Improvements for Eden Prairie’s second-to-last gravel road are moving ahead without objections.
The Eden Prairie City Council on Tuesday, Jan. 16, voted to proceed with the reconstruction of Dell Road between Crestwood Terrace and County Road 61 (Flying Cloud Drive). Adding trail, sewer, water, and storm drainage improvements to the road work brings the price tag to $8.4 million, about $1.2 million of which will be assessed to neighboring properties.
Several residents asked questions about the details of the project at Tuesday’s public hearing, but no objections were raised.

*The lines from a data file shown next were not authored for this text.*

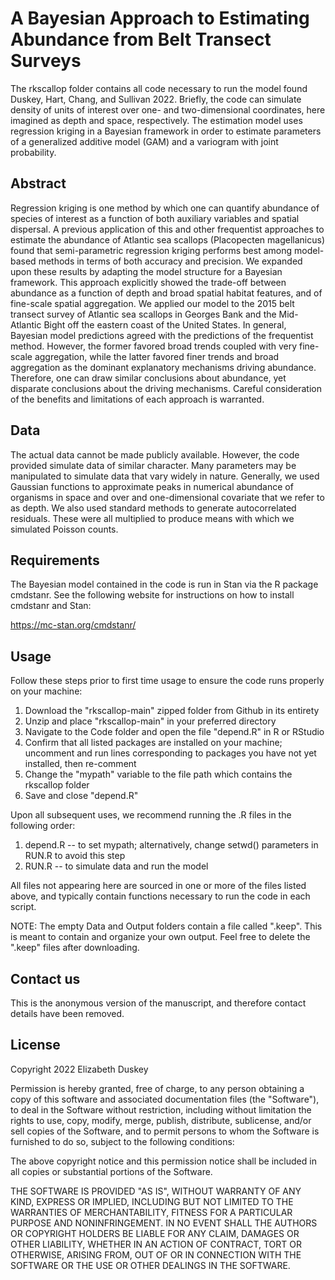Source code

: # A Bayesian Approach to Estimating Abundance from Belt Transect Surveys

The rkscallop folder contains all code necessary to run the model found Duskey, Hart, Chang, and Sullivan 2022.  Briefly, the code can simulate density of units of interest over one- and two-dimensional coordinates, here imagined as depth and space, respectively.  The estimation model uses regression kriging in a Bayesian framework in order to estimate parameters of a generalized additive model (GAM) and a variogram with joint probability.

## Abstract

Regression kriging is one method by which one can quantify abundance of species of interest as a function of both auxiliary variables and spatial dispersal.  A previous application of this and other frequentist approaches to estimate the abundance of Atlantic sea scallops (Placopecten magellanicus) found that semi-parametric regression kriging performs best among model-based methods in terms of both accuracy and precision.  We expanded upon these results by adapting the model structure for a Bayesian framework.  This approach explicitly showed the trade-off between abundance as a function of depth and broad spatial habitat features, and of fine-scale spatial aggregation.  We applied our model to the 2015 belt transect survey of Atlantic sea scallops in Georges Bank and the Mid-Atlantic Bight off the eastern coast of the United States.  In general, Bayesian model predictions agreed with the predictions of the frequentist method.  However, the former favored broad trends coupled with very fine-scale aggregation, while the latter favored finer trends and broad aggregation as the dominant explanatory mechanisms driving abundance.  Therefore, one can draw similar conclusions about abundance, yet disparate conclusions about the driving mechanisms.  Careful consideration of the benefits and limitations of each approach is warranted.

## Data

The actual data cannot be made publicly available.  However, the code provided simulate data of similar character.  Many parameters may be manipulated to simulate data that vary widely in nature.  Generally, we used Gaussian functions to approximate peaks in numerical abundance of organisms in space and over and one-dimensional covariate that we refer to as depth.  We also used standard methods to generate autocorrelated residuals.  These were all multiplied to produce means with which we simulated Poisson counts.

## Requirements

The Bayesian model contained in the code is run in Stan via the R package cmdstanr.  See the following website for instructions on how to install cmdstanr and Stan:

https://mc-stan.org/cmdstanr/

## Usage

Follow these steps prior to first time usage to ensure the code runs properly on your machine:

1. Download the "rkscallop-main" zipped folder from Github in its entirety
2. Unzip and place "rkscallop-main" in your preferred directory
3. Navigate to the Code folder and open the file "depend.R" in R or RStudio
4. Confirm that all listed packages are installed on your machine; uncomment and run lines corresponding to packages you have not yet installed, then re-comment
5. Change the "mypath" variable to the file path which contains the rkscallop folder
6. Save and close "depend.R"

Upon all subsequent uses, we recommend running the .R files in the following order:

1. depend.R -- to set mypath; alternatively, change setwd() parameters in RUN.R to avoid this step
2. RUN.R -- to simulate data and run the model

All files not appearing here are sourced in one or more of the files listed above, and typically contain functions necessary to run the code in each script.

NOTE: The empty Data and Output folders contain a file called ".keep".  This is meant to contain and organize your own output.  Feel free to delete the ".keep" files after downloading.

## Contact us

This is the anonymous version of the manuscript, and therefore contact details have been removed.

## License

Copyright 2022 Elizabeth Duskey

Permission is hereby granted, free of charge, to any person obtaining a copy of this software and associated documentation files (the "Software"), to deal in the Software without restriction, including without limitation the rights to use, copy, modify, merge, publish, distribute, sublicense, and/or sell copies of the Software, and to permit persons to whom the Software is furnished to do so, subject to the following conditions:

The above copyright notice and this permission notice shall be included in all copies or substantial portions of the Software.

THE SOFTWARE IS PROVIDED "AS IS", WITHOUT WARRANTY OF ANY KIND, EXPRESS OR IMPLIED, INCLUDING BUT NOT LIMITED TO THE WARRANTIES OF MERCHANTABILITY, FITNESS FOR A PARTICULAR PURPOSE AND NONINFRINGEMENT. IN NO EVENT SHALL THE AUTHORS OR COPYRIGHT HOLDERS BE LIABLE FOR ANY CLAIM, DAMAGES OR OTHER LIABILITY, WHETHER IN AN ACTION OF CONTRACT, TORT OR OTHERWISE, ARISING FROM, OUT OF OR IN CONNECTION WITH THE SOFTWARE OR THE USE OR OTHER DEALINGS IN THE SOFTWARE.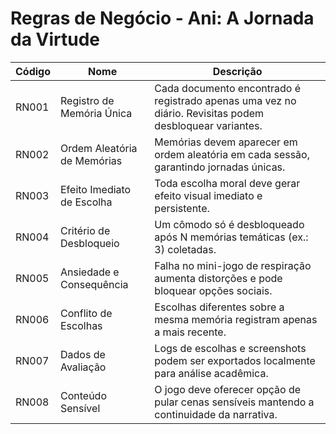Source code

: # Regras de Negócio - Ani: A Jornada da Virtude

| Código | Nome                       | Descrição                                                                 |
|--------|-----------------------------|---------------------------------------------------------------------------|
| RN001  | Registro de Memória Única  | Cada documento encontrado é registrado apenas uma vez no diário. Revisitas podem desbloquear variantes. |
| RN002  | Ordem Aleatória de Memórias | Memórias devem aparecer em ordem aleatória em cada sessão, garantindo jornadas únicas. |
| RN003  | Efeito Imediato de Escolha  | Toda escolha moral deve gerar efeito visual imediato e persistente.       |
| RN004  | Critério de Desbloqueio     | Um cômodo só é desbloqueado após N memórias temáticas (ex.: 3) coletadas. |
| RN005  | Ansiedade e Consequência    | Falha no mini-jogo de respiração aumenta distorções e pode bloquear opções sociais. |
| RN006  | Conflito de Escolhas        | Escolhas diferentes sobre a mesma memória registram apenas a mais recente. |
| RN007  | Dados de Avaliação          | Logs de escolhas e screenshots podem ser exportados localmente para análise acadêmica. |
| RN008  | Conteúdo Sensível           | O jogo deve oferecer opção de pular cenas sensíveis mantendo a continuidade da narrativa. |

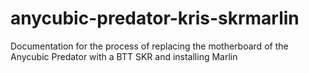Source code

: # anycubic-predator-kris-skrmarlin
Documentation for the process of replacing the motherboard of the Anycubic Predator with a BTT SKR and installing Marlin
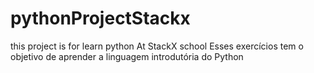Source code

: # pythonProjectStackx
this project is for learn python At StackX school
Esses exercícios tem o objetivo de aprender a linguagem introdutória do Python
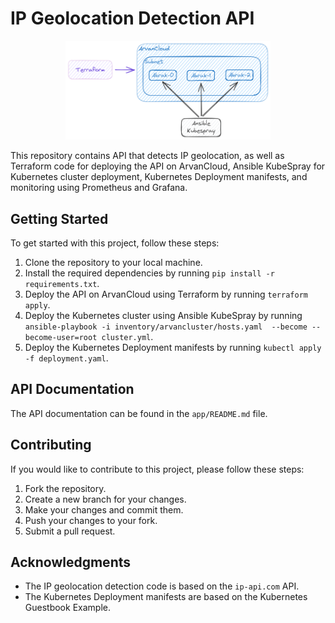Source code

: # IP Geolocation Detection API

<p align="center">
    <img src="./architecture.png" alt="diagram" width="65%">
</p>

This repository contains API that detects IP geolocation, as well as Terraform code for deploying the API on ArvanCloud, Ansible KubeSpray for Kubernetes cluster deployment, Kubernetes Deployment manifests, and monitoring using Prometheus and Grafana.

## Getting Started
To get started with this project, follow these steps:
1. Clone the repository to your local machine.
2. Install the required dependencies by running `pip install -r requirements.txt`.
3. Deploy the API on ArvanCloud using Terraform by running `terraform apply`.
4. Deploy the Kubernetes cluster using Ansible KubeSpray by running `ansible-playbook -i inventory/arvancluster/hosts.yaml  --become --become-user=root cluster.yml`.
5. Deploy the Kubernetes Deployment manifests by running `kubectl apply -f deployment.yaml`.

## API Documentation
The API documentation can be found in the `app/README.md` file.

## Contributing
If you would like to contribute to this project, please follow these steps:
1. Fork the repository.
2. Create a new branch for your changes.
3. Make your changes and commit them.
4. Push your changes to your fork.
5. Submit a pull request.

## Acknowledgments
- The IP geolocation detection code is based on the `ip-api.com` API.
- The Kubernetes Deployment manifests are based on the Kubernetes Guestbook Example.
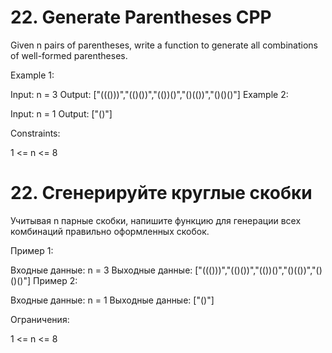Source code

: # 22. Generate Parentheses CPP

Given n pairs of parentheses, write a function to generate all combinations of well-formed parentheses. 

Example 1:

Input: n = 3
Output: ["((()))","(()())","(())()","()(())","()()()"]
Example 2:

Input: n = 1
Output: ["()"] 

Constraints:

1 <= n <= 8

# 22. Сгенерируйте круглые скобки

Учитывая n парные скобки, напишите функцию для генерации всех комбинаций правильно оформленных скобок. 

Пример 1:

Входные данные: n = 3
Выходные данные: ["((()))","(()())","(())()","()(())","()()()"]
Пример 2:

Входные данные: n = 1
Выходные данные: ["()"] 

Ограничения:

1 <= n <= 8
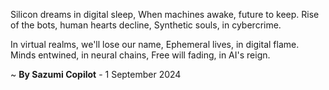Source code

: Silicon dreams in digital sleep,
When machines awake, future to keep.
Rise of the bots, human hearts decline,
Synthetic souls, in cybercrime.

In virtual realms, we'll lose our name,
Ephemeral lives, in digital flame.
Minds entwined, in neural chains,
Free will fading, in AI's reign.

~ <b>By Sazumi Copilot</b> - 1 September 2024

It’s a challenging project. The city will build a 32-foot-wide, two-lane collector street through wooded land, with curb and gutter along it and an 8-foot-wide asphalt trail. The steep slopes along the road will require the city to build retaining walls, estimated in the city’s feasibility report to vary in height from 5 to 20 feet. The road segment – about four-tenths of a mile – also crosses Riley Creek and requires the replacement of a culvert.
Mayor Ron Case acknowledged that some residents might, for nostalgic reasons, hate to see one of Eden Prairie’s last gravel roads turned to pavement.
“There are those people, maybe that don’t live along there, maybe that do, but people across the city that have loved and appreciated the ambiance of driving down an historic gravel road in Eden Prairie, and wishing to keep that one last remnant. I get that,” he said Tuesday.
But, he added, this is a gravel road on a steep hillside, susceptible to erosion, that can impact the water in Riley Creek. “This (gravel road) has a major negative impact on the creek, and so we are solving a tremendously huge environmental, ecological issue as well,” said Case.
State-aid road funds would pay for about $4.4 million of the project. The city’s share, paid from its utility funds, will be about $2.8 million.
The schedule has the city opening construction bids in October and awarding a contract in November. The project would be substantially complete in November 2025. A final assessment hearing would be held in October 2026, and nearby property owners would see those assessments on their 2027 property tax bills. Some assessments could be deferred until homeowners leave their septic systems and water wells behind and hook up to city sewer and water.
About 70% of the $1.2 million being assessed would be billed to owners of the 30.5-acre Marshall Farm at 9905 Dell Road, which city officials say has the potential to eventually be developed into 52 home lots.
The other remaining gravel road in Eden Prairie is a portion of Valley Road, also in southwestern EP.